Bioenergetics of torpor in the microbiotherid marsupial, monito del monte (Dromiciops gliroides): the role of temperature and food availability.

Torpor is the physiologically controlled reduction of metabolic rate and body temperature experienced by small birds and mammals when facing periods of low temperature and/or food shortage. In this study, we provide a first quantitative description of torpor in the relict marsupial Dromiciops gliroides by: (1) characterizing body temperature (T (B)) and torpor patterns, (2) evaluating the combined effects of ambient temperature and different levels of food restriction on torpor incidence and (3) exploring the metabolic depression during torpor. D. gliroides exhibited short bouts of torpor on a daily basis, during which T (B) decreased close to ambient temperature. During the active phase, T (B) also exhibited pronounced variation (range 34-38 degrees C). In order to evaluate the consistency of torpor, we computed the repeatability of T (B). Using the whole dataset, repeatability was significant (tau = 0.28). However, when torpid individuals were excluded from the analysis, repeatability was non-significant: some individuals were more prone to experience torpor than others.

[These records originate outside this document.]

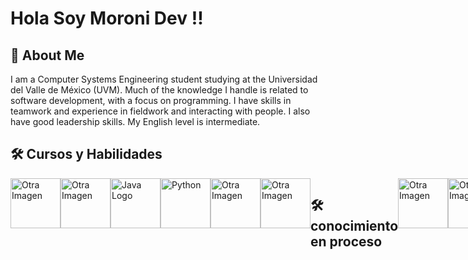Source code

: # Hola Soy Moroni Dev !!
## 🚀 About Me
I am a Computer Systems Engineering student studying at the Universidad del Valle de México (UVM). Much of the knowledge I handle is related to software development, with a focus on programming. I have skills in teamwork and experience in fieldwork and interacting with people. I also have good leadership skills. My English level is intermediate.

## 🛠 Cursos y Habilidades
<div style="display: flex;">
  <a href="URL_DEL_ENLACE_5"><img src="https://imgur.com/yrnw5tN.png" alt="Otra Imagen" width="80"></a>
  <a href="URL_DEL_ENLACE_3"><img src="https://imgur.com/xsJ2cuH.png" alt="Otra Imagen" width="80"></a>
  <a href="URL_DEL_ENLACE_2"><img src="https://imgur.com/BZ7AfFX.png" alt="Java Logo" width="80"></a>
  <a href="URL_DEL_ENLACE_4"><img src="https://imgur.com/WqJuHmp.png" alt="Python" width="80"></a>
  <a href="URL_DEL_ENLACE_7"><img src="https://imgur.com/sg4JPPC.png" alt="Otra Imagen" width="80"></a>
  <a href="URL_DEL_ENLACE_7"><img src="https://imgur.com/oOc491L.png" alt="Otra Imagen" width="80"></a>

## 🛠 conocimiento en proceso 
<div style="display: flex;">
  <a href="URL_DEL_ENLACE_5"><img src="https://imgur.com/3WPJoBy.png" alt="Otra Imagen" width="80"></a>
  <a href="URL_DEL_ENLACE_3"><img src="https://imgur.com/5wsZnXg.png" alt="Otra Imagen" width="80"></a>
  <a href="URL_DEL_ENLACE_2"><img src="https://imgur.com/cb7Adl8.png" alt="Java Logo" width="80"></a>
   <a href="URL_DEL_ENLACE_2"><img src="https://imgur.com/e0wPDVu.png" alt="Java Logo" width="80"></a>

</div>


## 🔗 MIS CERTIFICADOS
<a href="https://1drv.ms/b/s!AgZ-OdfYz8T7gQJfhHogtT0jxh6F"><img src="https://imgur.com/8EGMCIu.png" alt="MIS CERTIFICADOS" width="180"></a>
<a href="https://1drv.ms/b/s!AgZ-OdfYz8T7cXrQLeq3LPFKeJA?e=HdSyjl"><img src="https://imgur.com/VuJ8mF3.png" alt="MIS CERTIFICADOS" width="180"></a>
<a href="https://1drv.ms/b/s!AgZ-OdfYz8T7b787qj9bJKRxb2s?e=SCUk7w"><img src="https://imgur.com/tCirq3y.png" alt="MIS CERTIFICADOS" width="180"></a>
<a href="https://1drv.ms/b/s!AgZ-OdfYz8T7cI5OjrOH9FPaH7c?e=N4IoOb"><img src="https://i.imgur.com/K6EJBRY.png" alt="MIS CERTIFICADOS" width="180"></a>
<a href="https://1drv.ms/b/s!AgZ-OdfYz8T7diK8jOxquljSNbI?e=DecE4p"><img src="https://i.imgur.com/K6EJBRY.png" alt="MIS CERTIFICADOS" width="180"></a>

## 🔗 Links
[![Instagram](https://img.shields.io/badge/Instagram-E4405F?style=for-the-badge&logo=instagram&logoColor=white)](https://www.instagram.com/moroni.dev/)
[![LinkedIn](https://img.shields.io/badge/linkedin-0A66C2?style=for-the-badge&logo=linkedin&logoColor=white)](https://www.linkedin.com/public-profile/settings)
[![YouTube](https://img.shields.io/badge/youtube-FF0000?style=for-the-badge&logo=youtube&logoColor=white)](https://www.youtube.com/@moroni.dev01)
[![TikTok](https://img.shields.io/badge/tiktok-000000?style=for-the-badge&logo=tiktok&logoColor=white)](http://www.tiktok.com/@moroni.dev)
[![Twitch](https://img.shields.io/badge/twitch-9146FF?style=for-the-badge&logo=twitch&logoColor=white)](https://m.twitch.tv/gazelem01)
[![kick](https://img.shields.io/badge/kick-000000?style=for-the-badge&logo=kickstarter&logoColor=green)](https://kick.com/gazelem)



## Other Common Github Profile Sections
![Logo](https://imgur.com/lEzcOh0.png)





   
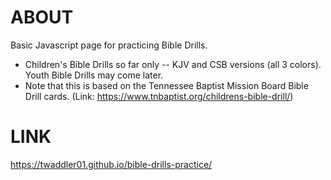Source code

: # ABOUT
Basic Javascript page for practicing Bible Drills.

- Children's Bible Drills so far only -- KJV and CSB versions (all 3 colors). Youth Bible Drills may come later.
- Note that this is based on the Tennessee Baptist Mission Board Bible Drill cards. (Link: https://www.tnbaptist.org/childrens-bible-drill/)

# LINK
https://twaddler01.github.io/bible-drills-practice/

Our results indicate that this species also exhibits short bouts of daily torpor, whose depth and duration depends on the joint effects of T (A) and food availability. At T (A) = 20 degrees C, the maximum torpor incidence was found at 70-80% food reduction, while at both extremes of the food continuum (100 and 0-10% food reduction) individuals were completely active, although considerable variation in T (B) was recorded. At T (A) = 10 degrees C, individuals developed a deep form of torpor that was independent of the amount of food provided. On average, torpid D. gliroides reduced their metabolic rate up to 92% of their active values. In general, our results suggest that T (A) was the most immediate determinant of torpor, followed by energy availability.